The trouble is, your tent is made of paper. Paper won’t keep anything out. You know you must write on the walls, on the paper walls, on the inside of your tent. You must write upside down and backwards, you must cover every available space on the paper with writing. Some of the writing has to describe the howling that’s going on outside, night and day, among the sand dunes and the ice chunks and the ruins and bones and so forth; it must tell the truth about the howling, but this is difficult to do because you can’t see through the paper walls and so you can’t be exact about the truth, and you don’t want to go out there, out into the wilderness, to see exactly for yourself. Some of the writing has to be about your loved ones and the need you feel to protect them, and this is difficult as well because not all of them can hear the howling in the same way you do, some of them think it sounds like a picnic out there in the wilderness, like a big band, like a hot beach party, they resent being cooped up in such a cramped space with you and your small candle and your fearfulness and your annoying obsession with calligraphy, an obsession that makes no sense to them, and they keep trying to scramble out under the walls of the tent.
This doesn’t stop you from your writing. You write as if your life depended on it, your life and theirs.

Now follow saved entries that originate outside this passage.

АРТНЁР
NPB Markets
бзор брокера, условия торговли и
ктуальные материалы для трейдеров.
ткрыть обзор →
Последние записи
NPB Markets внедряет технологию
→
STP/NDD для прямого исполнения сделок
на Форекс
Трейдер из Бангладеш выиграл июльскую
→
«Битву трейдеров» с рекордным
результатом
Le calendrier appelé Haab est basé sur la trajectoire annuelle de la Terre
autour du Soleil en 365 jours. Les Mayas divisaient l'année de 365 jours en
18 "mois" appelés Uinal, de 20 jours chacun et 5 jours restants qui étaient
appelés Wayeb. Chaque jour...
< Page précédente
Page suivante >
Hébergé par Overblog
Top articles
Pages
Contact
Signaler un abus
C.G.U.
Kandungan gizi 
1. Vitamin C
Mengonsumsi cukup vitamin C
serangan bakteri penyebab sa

You inscribe in shorthand their natures, their features, their habits, their histories; you change the names, of course, because you don’t want to create evidence, you don’t want to attract the wrong sort of attention to these loved ones of yours, some of whom – you’re now discovering – are not people at all, but cities and landscapes, towns and lakes and clothing you used to wear and neighbourhood cafés and long-lost dogs. You don’t want to attract the howlers, but they’re attracted anyway, as if by a scent: the walls of the paper tent are so thin that they can see the light of your candle, they can see your outline, and naturally they’re curious because you might be prey, you might be something they can kill and then howl over in celebration and then eat, one way or another. You’re too conspicuous, you’ve made yourself conspicuous, you’ve given yourself away. They’re coming closer, gathering together; they’re taking time off from their howling to peer, to sniff around.

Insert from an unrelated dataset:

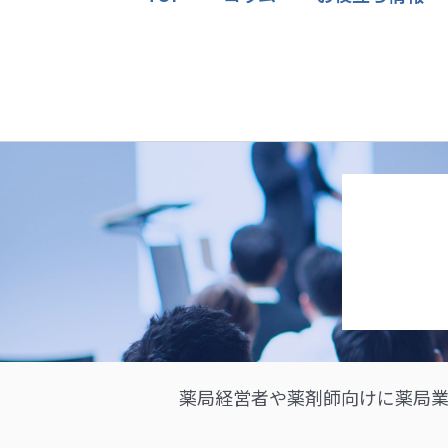
薬局経営者や薬剤師向けに薬局業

Why do you think this writing of yours, this graphomania in a flimsy cave, this scribbling back and forth and up and down over the walls of what is beginning to seem like a prison, is capable of protecting anyone at all? Yourself included. It’s an illusion, the belief that your doodling is a kind of armour, a kind of charm, because no one knows better than you do how fragile your tent really is. Already there’s a clomping of leather-covered feet, there’s a scratching, there’s a scrabbling, there’s a sound of rasping breath. Wind comes in, your candle tips over and flares up, and a loose tent-flap catches fire, and through the widening black-edged gap you can see the eyes of the howlers, red and shining in the light from your burning paper shelter, but you keep on writing anyway because what else can you do?
Time Folds
Time folds, he said, meaning that as time goes on and on it buckles, in the extreme heat, in the extreme cold, and what is long past becomes closer. You can demonstrate this by pleating a ribbon and sticking a pin through: Point Two, once yards away from Point One, now lies just beside it. Is time/space like an accordion, but without the music? Was he making a statement about hard physics?

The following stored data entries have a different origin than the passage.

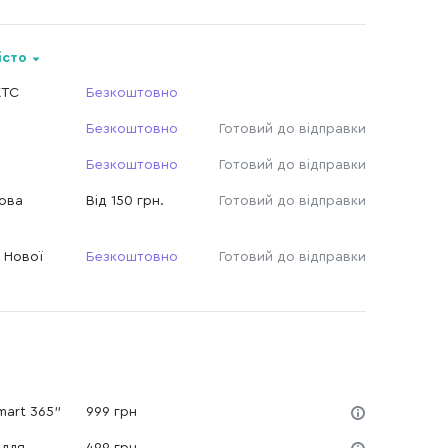
істо
КТС
Безкоштовно
Безкоштовно
Готовий до відправки
Безкоштовно
Готовий до відправки
Нова
Від 150 грн.
Готовий до відправки
 Нової
Безкоштовно
Готовий до відправки
mart 365"
999 грн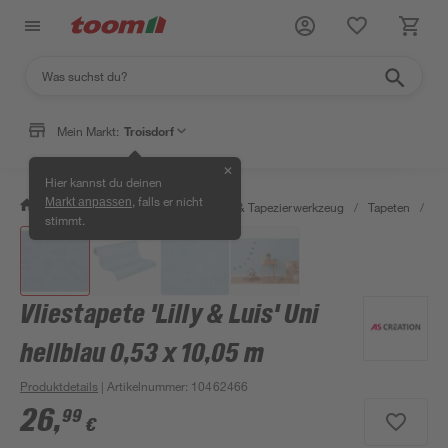
Mein Markt:
Troisdorf
✕
Hier kannst du deinen
, falls er nicht
Markt anpassen
/
Wohnen & Haushalt
/
Tapeten & Tapezierwerkzeug
/
Tapeten
/
De
stimmt.
Vliestapete 'Lilly & Luis' Uni
hellblau 0,53 x 10,05 m
Produktdetails
| Artikelnummer
:
10462466
26
,
99
€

Or was he saying: Time folds its wings, at long last. Time folds its tents and silently steals way. Time folds you in its folds, as if you were a lamb and the lack of time a wolf. Time folds you in the blanket of itself, it folds you tenderly and wraps you round, for where would you be without it? Time folds you in its arms and gives you one last kiss, and then it flattens you out and folds you up and tucks you away until it’s time for you to become someone else’s past time, and then time folds again.